Show that if $G$ is a cyclic group of order $p^n-1$ ($p-$ prime) then every element of G can be written in the form $a^p$, $a \in G$
I know that if $a \in G$ then $$a^{p^n-1}=e$$ where $e $ is the unit element in $G$
$$a^{p^n}=a \Rightarrow a^{p^{n+1}}=a^p$$ Now since $(p^n-1,p^{n+1})=1$ then $a^p$ generates the group $G$
Is this correct?
On
Suppose that the map $x\mapsto x^p$ is non-injective: $a^p=b^p, a\ne b$. Since $p, p^n -1$ are coprime there exist $u,v$ such that $up+v(p^n-1)=1$. Then $a=a^{up+v(p^n-1)}=b^{up+v(p^n-1)}=b$, a contradiction. So the map is injective. Then it is surjective. QED We are using the fact that in a group of order $k$ we have $x^k=1$ for every $x$.
On
Conceptually, by below: $\,k\!=\!p\,$ is coprime to $\color{#0a0}{f= p^n\!-\!1}\,$ so we can take $p$'th roots: $\,g = (g^{1/p})^p$.
Theorem $ $ [Compute $k$'th root by raising to power $\frac{1}k\!\pmod{\!f}\,$ if $\,k\,$ is coprime to $\color{#0a0}{{\rm period}\ f}$]

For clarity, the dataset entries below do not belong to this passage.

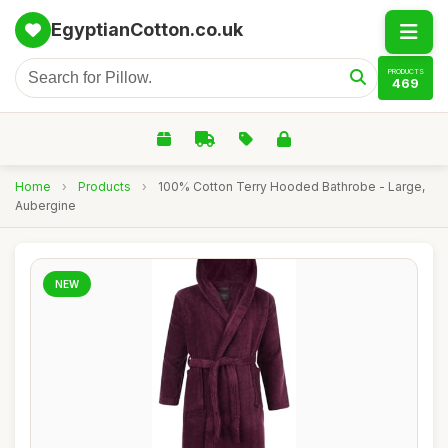
EgyptianCotton.co.uk
PRODUCTS
469
Home
›
Products
›
100% Cotton Terry Hooded Bathrobe - Large,
Aubergine
NEW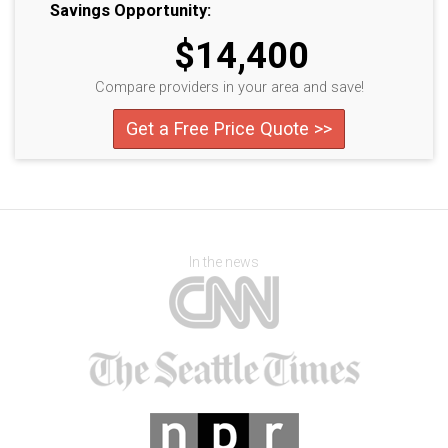
Savings Opportunity:
$14,400
Compare providers in your area and save!
Get a Free Price Quote >>
In the news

Suppose that $\ \color{#0a0}{a^f} = 1 = \color{#0a0}{b^f},\ $ and that $\ \color{#c00}{1/k}_f:= k^{-1}\equiv k'\pmod{\!f},\, $ so $\, \color{#90f}{kk'} = 1 \!+\! jf.\, $ Then
$$ \bbox[10px,border:1px solid #c00]{\large a^{\large\color{#c00} k}= b \iff a = b^{\large (\color{#c00}{1/k})_{f}} }\qquad\qquad$$
Proof $\ (\Rightarrow)\ \ \ b = a^{\large k}\,\Rightarrow\, b^{\large k'}\! = a^{\large\color{#90f}{kk'}}\! = a^{\large 1+fj} = a(\color{#0a0}{a^{\large f}})^{\large j} = a.\ $ $(\Leftarrow)\ $ Same way $\ (a = b^{\large k'})^{\large k}$
Remark $ $ The proof was excerpted from this answer in an elementary number theory context (which might prove helpful as motivation). If you have good knowledge of (cyclic) groups then you may find it instructive to polish it in that language.
Let $r,s$ be coprime positive integers. Then if $G$ is finite of order (or just exponent) $r$, every element of $G$ can be written as $a^s$ with $a\in G$.
To see this, not that there are integers $u,v$ such that $ur+vs=1$. Now given $g\in G$, we have $$ g=g^1=g^{ur+vs}=(g^r)^u(g^v)^s=(g^v)^s$$ as desired.